> _Work item_
Under this line is some data; print exactly the lines from the one containing "432 540 10922" through its last line, without pictures.

> _Records supplied_
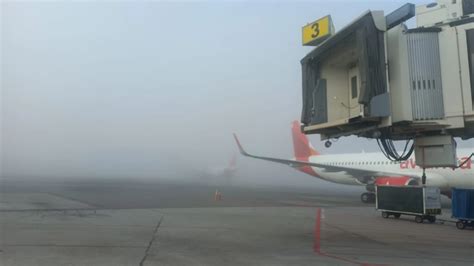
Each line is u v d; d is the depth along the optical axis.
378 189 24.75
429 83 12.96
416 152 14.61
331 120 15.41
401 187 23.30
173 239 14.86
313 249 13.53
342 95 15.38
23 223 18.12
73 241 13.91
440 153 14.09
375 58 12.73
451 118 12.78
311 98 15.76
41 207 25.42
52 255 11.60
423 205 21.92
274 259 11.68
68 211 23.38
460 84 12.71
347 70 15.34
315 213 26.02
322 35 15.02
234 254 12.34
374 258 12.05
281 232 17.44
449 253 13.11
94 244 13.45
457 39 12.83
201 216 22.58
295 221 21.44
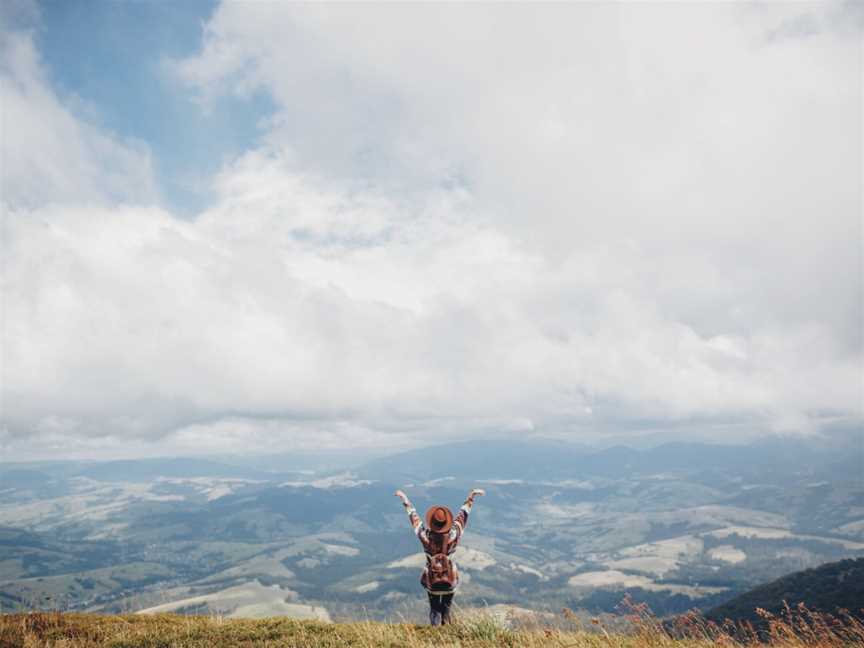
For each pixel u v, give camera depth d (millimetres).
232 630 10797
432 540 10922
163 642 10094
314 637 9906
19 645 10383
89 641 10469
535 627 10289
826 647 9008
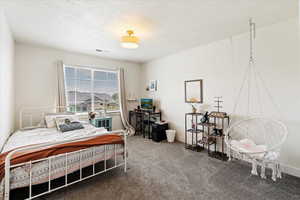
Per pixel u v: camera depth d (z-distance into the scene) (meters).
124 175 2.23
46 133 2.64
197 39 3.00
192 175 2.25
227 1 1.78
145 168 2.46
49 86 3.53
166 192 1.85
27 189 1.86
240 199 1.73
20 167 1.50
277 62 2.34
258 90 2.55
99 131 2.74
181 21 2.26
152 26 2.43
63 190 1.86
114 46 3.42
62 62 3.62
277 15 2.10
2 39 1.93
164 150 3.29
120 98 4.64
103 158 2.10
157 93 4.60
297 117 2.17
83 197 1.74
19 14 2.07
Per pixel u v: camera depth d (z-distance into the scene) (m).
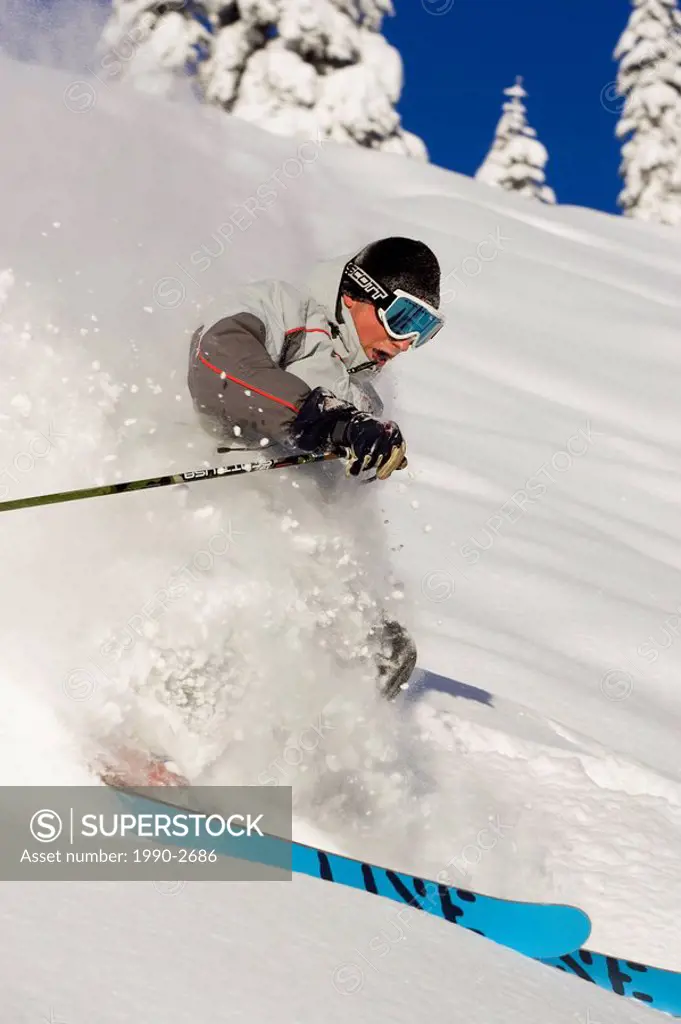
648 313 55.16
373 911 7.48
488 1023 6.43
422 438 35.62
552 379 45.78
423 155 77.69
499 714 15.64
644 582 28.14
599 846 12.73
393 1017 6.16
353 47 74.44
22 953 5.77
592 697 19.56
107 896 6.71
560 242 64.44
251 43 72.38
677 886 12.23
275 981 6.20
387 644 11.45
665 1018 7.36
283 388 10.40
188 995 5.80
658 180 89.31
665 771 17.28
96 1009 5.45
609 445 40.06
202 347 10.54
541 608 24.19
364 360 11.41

> _Response_
432 540 10922
163 642 10094
314 637 9906
19 645 10383
89 641 10469
535 627 10289
826 647 9008
Per pixel u v: camera depth d (z-distance into the scene) (meters).
124 175 2.23
46 133 2.64
197 39 3.00
192 175 2.25
227 1 1.78
145 168 2.46
49 86 3.53
166 192 1.85
27 189 1.86
240 199 1.73
20 167 1.50
277 62 2.34
258 90 2.55
99 131 2.74
181 21 2.26
152 26 2.43
63 190 1.86
114 46 3.42
62 62 3.62
277 15 2.10
2 39 1.93
164 150 3.29
120 98 4.64
103 158 2.10
157 93 4.60
297 117 2.17
83 197 1.74
19 14 2.07
Per pixel u v: camera depth d (z-distance into the scene) (m).
648 313 55.16
373 911 7.48
488 1023 6.43
422 438 35.62
552 379 45.78
423 155 77.69
499 714 15.64
644 582 28.14
599 846 12.73
393 1017 6.16
353 47 74.44
22 953 5.77
592 697 19.56
107 896 6.71
560 242 64.44
251 43 72.38
677 886 12.23
275 981 6.20
387 644 11.45
665 1018 7.36
283 388 10.40
188 995 5.80
658 180 89.31
665 771 17.28
96 1009 5.45
609 445 40.06
202 347 10.54
541 608 24.19
364 360 11.41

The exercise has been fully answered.